◆ Work order: Please write out only the lines from the line with "[55,69,205,84] wo 4" to the line with "[148,946,277,958] -DENABLE_CUDA=OFF ->", inclusive, exactly as they stand below, without the pictures.

◆ Materials provided:
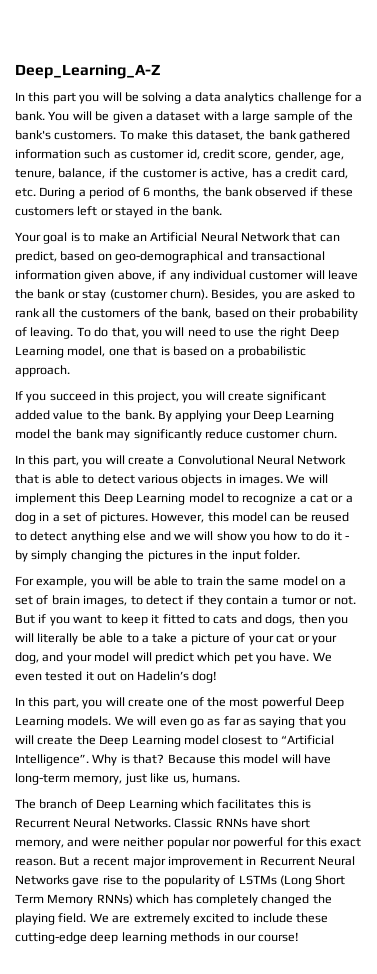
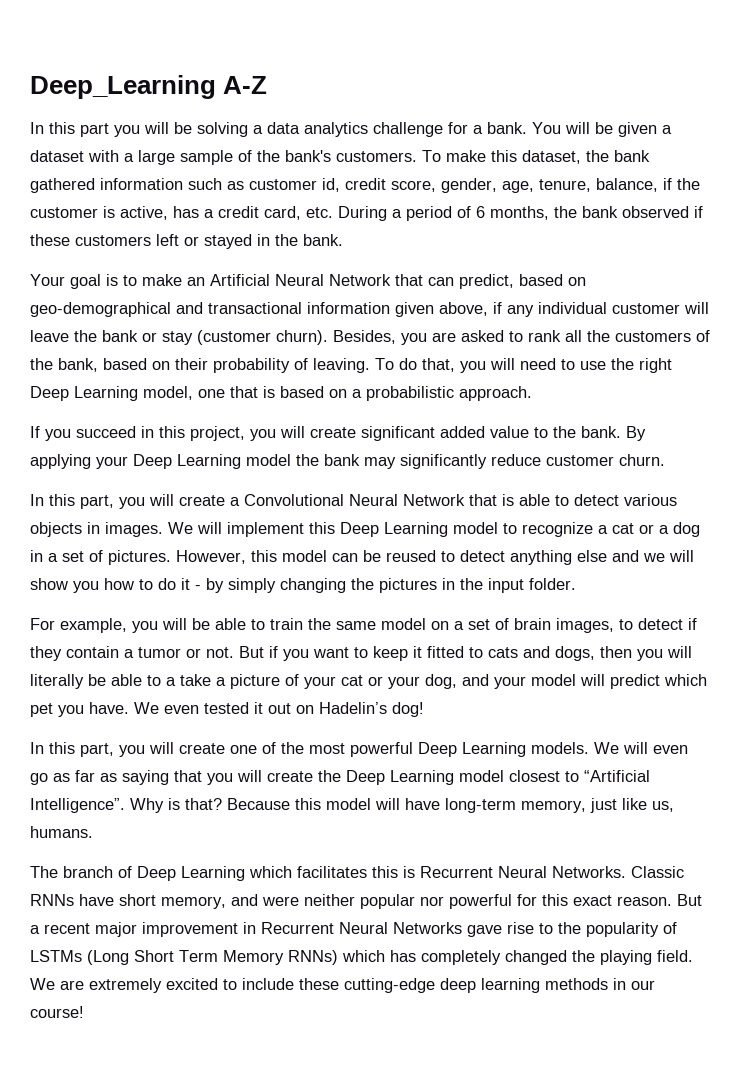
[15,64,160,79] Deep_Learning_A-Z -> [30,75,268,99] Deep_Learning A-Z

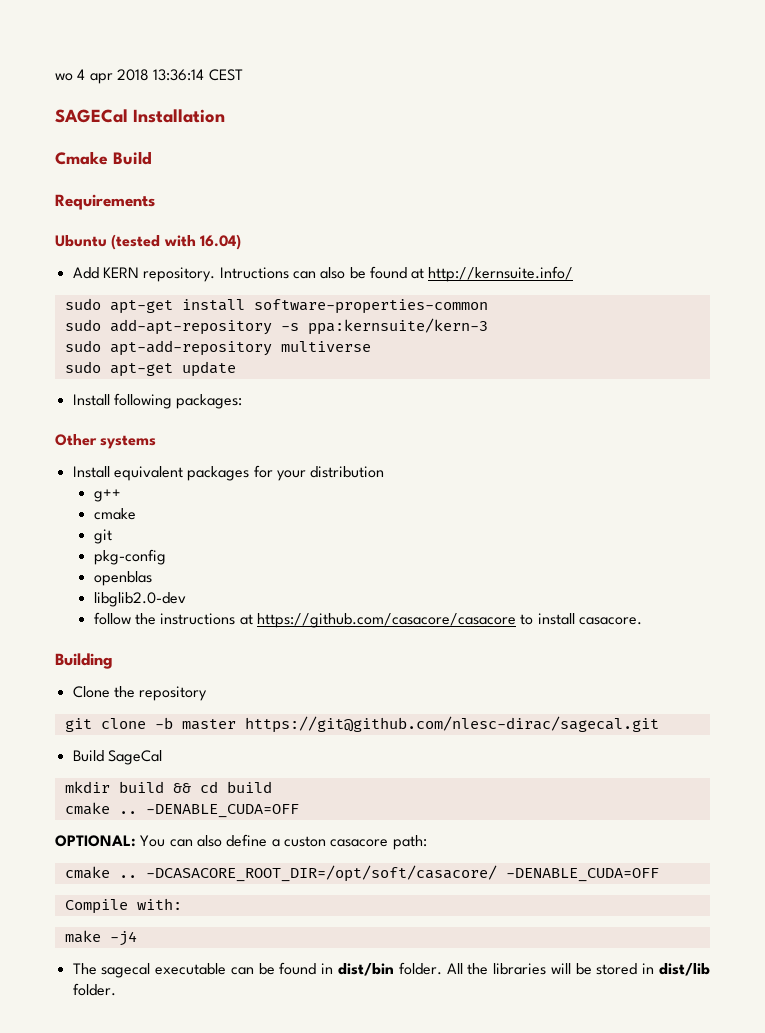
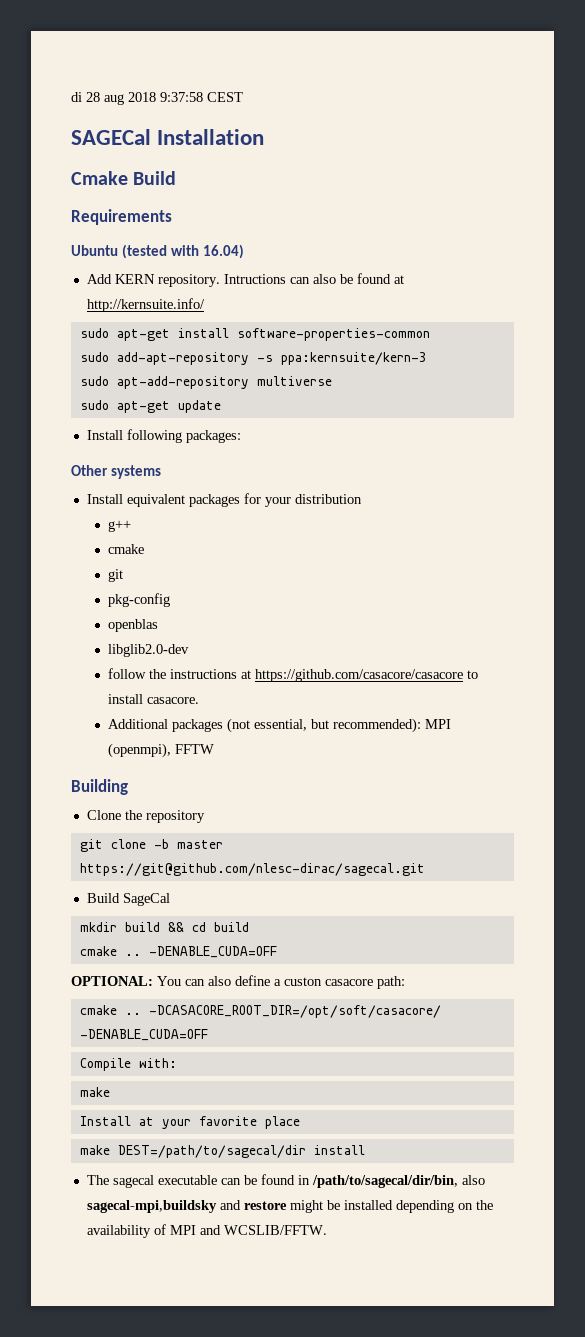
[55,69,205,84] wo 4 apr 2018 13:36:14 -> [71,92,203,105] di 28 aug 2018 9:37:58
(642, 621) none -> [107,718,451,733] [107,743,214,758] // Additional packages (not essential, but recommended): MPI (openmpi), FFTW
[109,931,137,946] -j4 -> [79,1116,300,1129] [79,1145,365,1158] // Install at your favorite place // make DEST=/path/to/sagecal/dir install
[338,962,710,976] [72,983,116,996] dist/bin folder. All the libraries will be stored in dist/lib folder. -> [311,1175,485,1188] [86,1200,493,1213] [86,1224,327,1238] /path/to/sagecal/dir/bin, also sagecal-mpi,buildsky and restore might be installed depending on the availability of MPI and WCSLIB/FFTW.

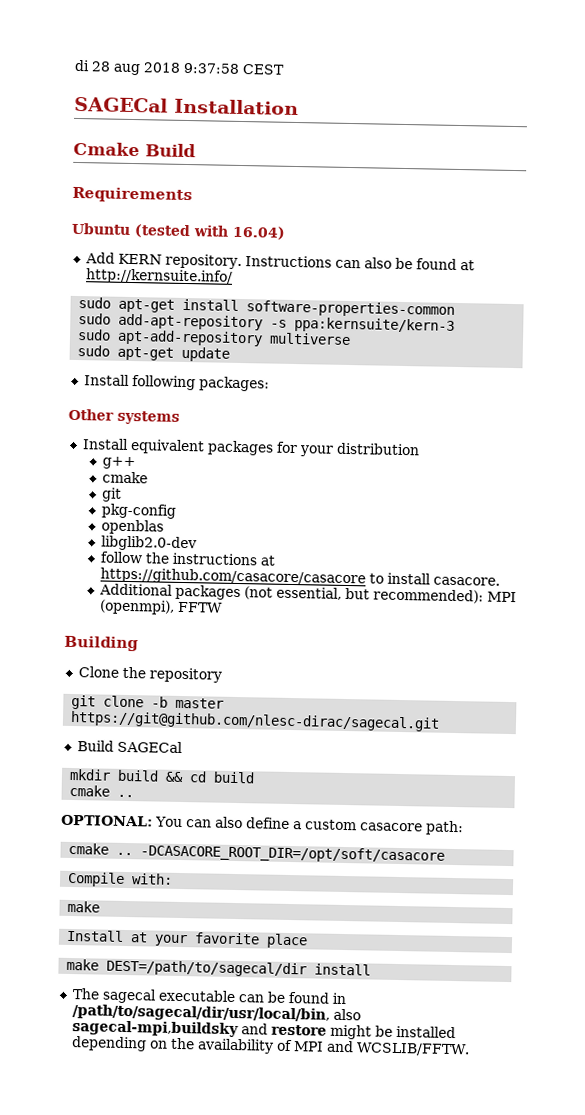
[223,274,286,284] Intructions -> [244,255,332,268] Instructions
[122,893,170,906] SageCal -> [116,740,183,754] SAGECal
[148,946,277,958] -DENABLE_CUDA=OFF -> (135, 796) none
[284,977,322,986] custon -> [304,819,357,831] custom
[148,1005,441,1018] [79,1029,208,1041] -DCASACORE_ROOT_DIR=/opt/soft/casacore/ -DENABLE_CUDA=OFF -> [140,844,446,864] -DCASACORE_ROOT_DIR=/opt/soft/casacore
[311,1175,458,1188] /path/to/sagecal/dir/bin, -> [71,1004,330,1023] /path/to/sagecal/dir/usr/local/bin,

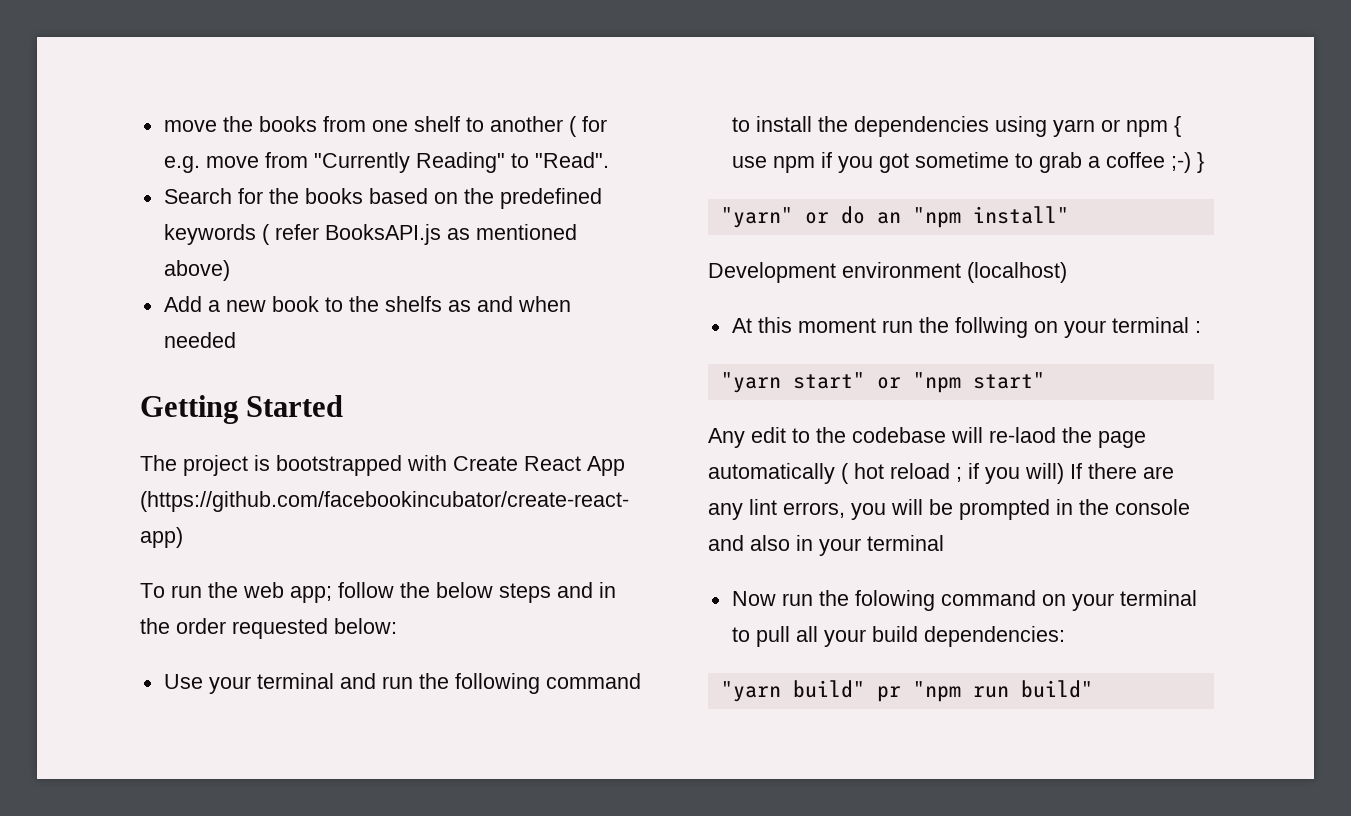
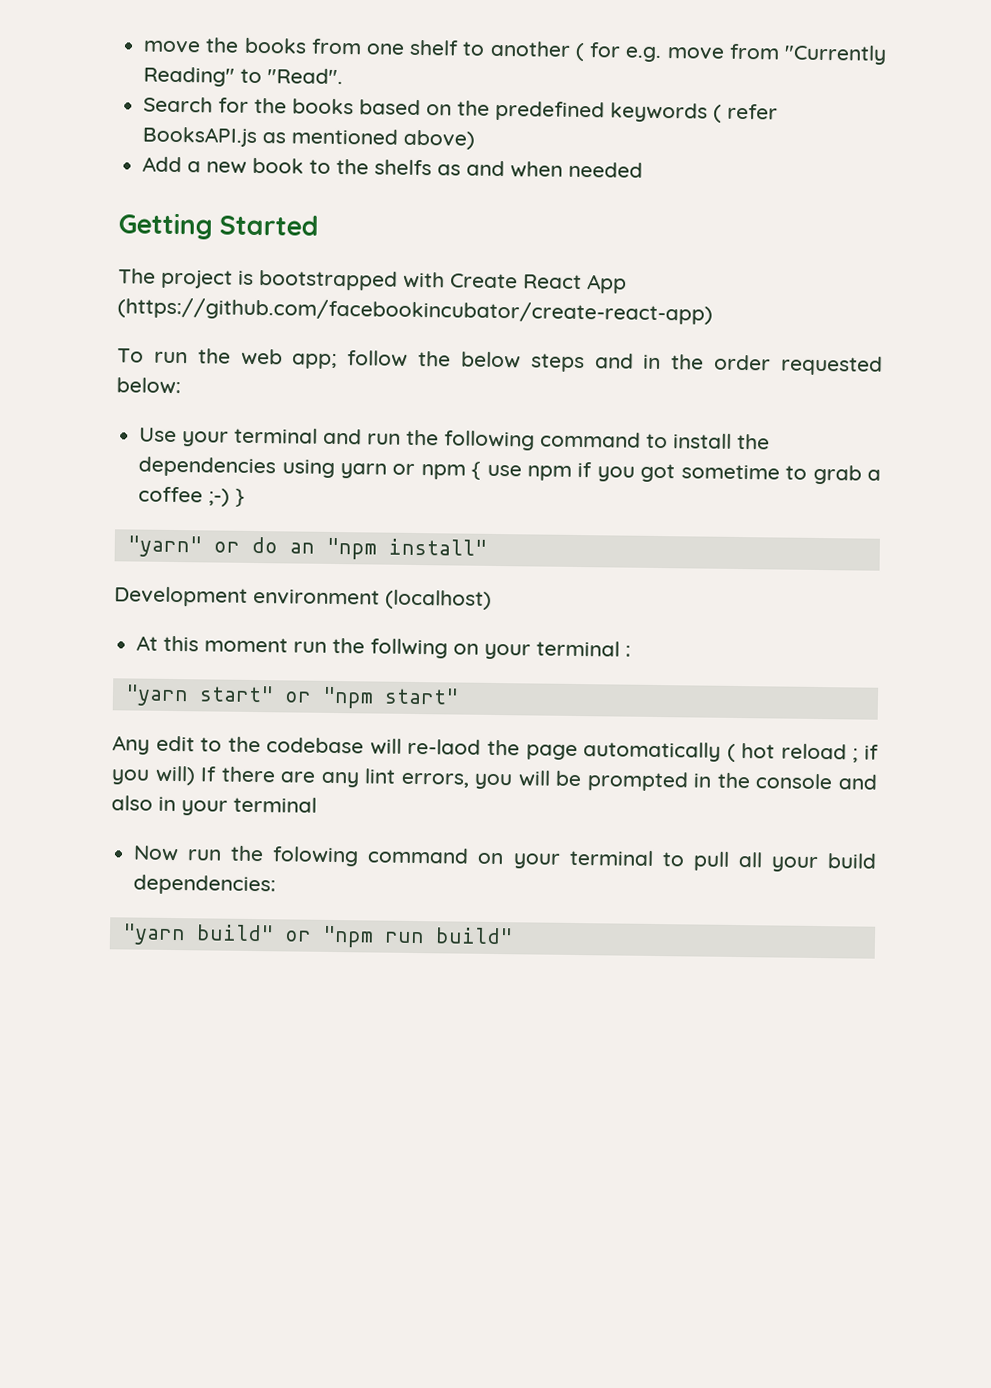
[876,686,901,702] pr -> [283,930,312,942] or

◆ Answer to this exercise:
[55,69,205,84] wo 4 apr 2018 13:36:14 -> [71,92,203,105] di 28 aug 2018 9:37:58
(642, 621) none -> [107,718,451,733] [107,743,214,758] // Additional packages (not essential, but recommended): MPI (openmpi), FFTW
[109,931,137,946] -j4 -> [79,1116,300,1129] [79,1145,365,1158] // Install at your favorite place // make DEST=/path/to/sagecal/dir install
[338,962,710,976] [72,983,116,996] dist/bin folder. All the libraries will be stored in dist/lib folder. -> [311,1175,485,1188] [86,1200,493,1213] [86,1224,327,1238] /path/to/sagecal/dir/bin, also sagecal-mpi,buildsky and restore might be installed depending on the availability of MPI and WCSLIB/FFTW.

[223,274,286,284] Intructions -> [244,255,332,268] Instructions
[122,893,170,906] SageCal -> [116,740,183,754] SAGECal
[148,946,277,958] -DENABLE_CUDA=OFF -> (135, 796) none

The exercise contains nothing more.